### [Work item]
What lines in the listing include "nose"? Return a copy of each.

### [Information provided]
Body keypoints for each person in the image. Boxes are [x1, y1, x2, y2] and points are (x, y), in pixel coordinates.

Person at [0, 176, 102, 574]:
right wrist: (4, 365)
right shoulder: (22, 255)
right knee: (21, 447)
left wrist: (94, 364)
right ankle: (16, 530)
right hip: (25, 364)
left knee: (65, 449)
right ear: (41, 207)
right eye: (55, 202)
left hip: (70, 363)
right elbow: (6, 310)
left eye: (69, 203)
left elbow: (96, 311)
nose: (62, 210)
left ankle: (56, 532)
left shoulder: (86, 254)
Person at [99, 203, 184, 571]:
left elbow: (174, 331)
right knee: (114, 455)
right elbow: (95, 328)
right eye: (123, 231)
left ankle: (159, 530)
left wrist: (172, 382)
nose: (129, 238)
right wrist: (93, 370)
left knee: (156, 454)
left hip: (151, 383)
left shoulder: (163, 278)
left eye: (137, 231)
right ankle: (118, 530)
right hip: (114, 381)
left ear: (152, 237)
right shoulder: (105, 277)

* * *

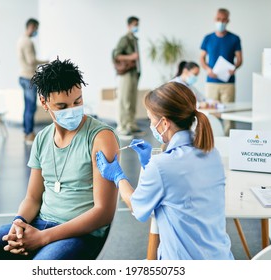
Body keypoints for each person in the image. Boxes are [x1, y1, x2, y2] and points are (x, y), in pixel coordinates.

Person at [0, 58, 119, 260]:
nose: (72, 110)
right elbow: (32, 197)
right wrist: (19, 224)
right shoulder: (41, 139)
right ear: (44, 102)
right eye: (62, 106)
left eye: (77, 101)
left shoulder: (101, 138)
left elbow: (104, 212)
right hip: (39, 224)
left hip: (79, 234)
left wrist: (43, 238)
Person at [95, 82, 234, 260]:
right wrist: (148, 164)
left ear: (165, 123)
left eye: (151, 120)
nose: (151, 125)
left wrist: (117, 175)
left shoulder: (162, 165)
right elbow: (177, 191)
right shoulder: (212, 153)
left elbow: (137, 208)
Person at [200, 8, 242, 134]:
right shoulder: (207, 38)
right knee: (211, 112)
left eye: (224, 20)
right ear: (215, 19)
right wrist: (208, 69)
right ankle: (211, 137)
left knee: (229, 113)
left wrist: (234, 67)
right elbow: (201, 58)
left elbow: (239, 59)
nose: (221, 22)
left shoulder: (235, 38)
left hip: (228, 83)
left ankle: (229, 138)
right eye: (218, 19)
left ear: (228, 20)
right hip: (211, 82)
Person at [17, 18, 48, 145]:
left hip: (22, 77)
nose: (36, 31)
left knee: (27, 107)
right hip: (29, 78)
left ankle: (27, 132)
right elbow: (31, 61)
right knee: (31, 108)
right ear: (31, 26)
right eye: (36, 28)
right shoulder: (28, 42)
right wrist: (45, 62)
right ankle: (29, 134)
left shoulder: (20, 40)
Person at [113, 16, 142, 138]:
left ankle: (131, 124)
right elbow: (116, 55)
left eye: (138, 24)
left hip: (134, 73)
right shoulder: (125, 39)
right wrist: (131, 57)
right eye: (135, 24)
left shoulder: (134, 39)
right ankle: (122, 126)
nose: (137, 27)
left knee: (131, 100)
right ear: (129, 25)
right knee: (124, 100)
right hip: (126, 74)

==

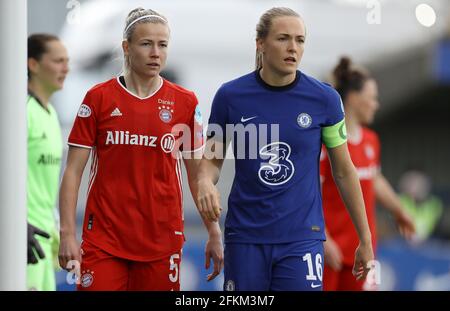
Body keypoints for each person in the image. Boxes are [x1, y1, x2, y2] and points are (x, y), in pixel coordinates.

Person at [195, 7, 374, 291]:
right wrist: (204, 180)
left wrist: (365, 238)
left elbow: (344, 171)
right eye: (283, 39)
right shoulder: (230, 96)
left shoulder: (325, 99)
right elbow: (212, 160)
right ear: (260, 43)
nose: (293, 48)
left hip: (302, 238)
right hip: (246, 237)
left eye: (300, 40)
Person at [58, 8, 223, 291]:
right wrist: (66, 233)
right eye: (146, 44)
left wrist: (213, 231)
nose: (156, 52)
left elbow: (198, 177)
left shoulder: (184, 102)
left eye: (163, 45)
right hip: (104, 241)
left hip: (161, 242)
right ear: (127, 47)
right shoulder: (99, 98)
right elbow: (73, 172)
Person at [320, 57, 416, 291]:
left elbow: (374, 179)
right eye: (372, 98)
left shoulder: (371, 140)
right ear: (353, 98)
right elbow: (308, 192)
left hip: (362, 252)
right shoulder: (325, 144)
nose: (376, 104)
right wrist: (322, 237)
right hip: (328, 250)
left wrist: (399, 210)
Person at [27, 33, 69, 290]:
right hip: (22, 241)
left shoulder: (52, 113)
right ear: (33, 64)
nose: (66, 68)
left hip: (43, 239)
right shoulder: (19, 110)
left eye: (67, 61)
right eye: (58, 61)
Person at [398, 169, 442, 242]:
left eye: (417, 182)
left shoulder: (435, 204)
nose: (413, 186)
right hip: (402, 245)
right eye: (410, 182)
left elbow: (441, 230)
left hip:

### [Final answer]
nose: (62, 210)
nose: (129, 238)
nose: (72, 110)
nose: (151, 125)
nose: (221, 22)
nose: (36, 31)
nose: (137, 27)
nose: (293, 48)
nose: (156, 52)
nose: (376, 104)
nose: (66, 68)
nose: (413, 186)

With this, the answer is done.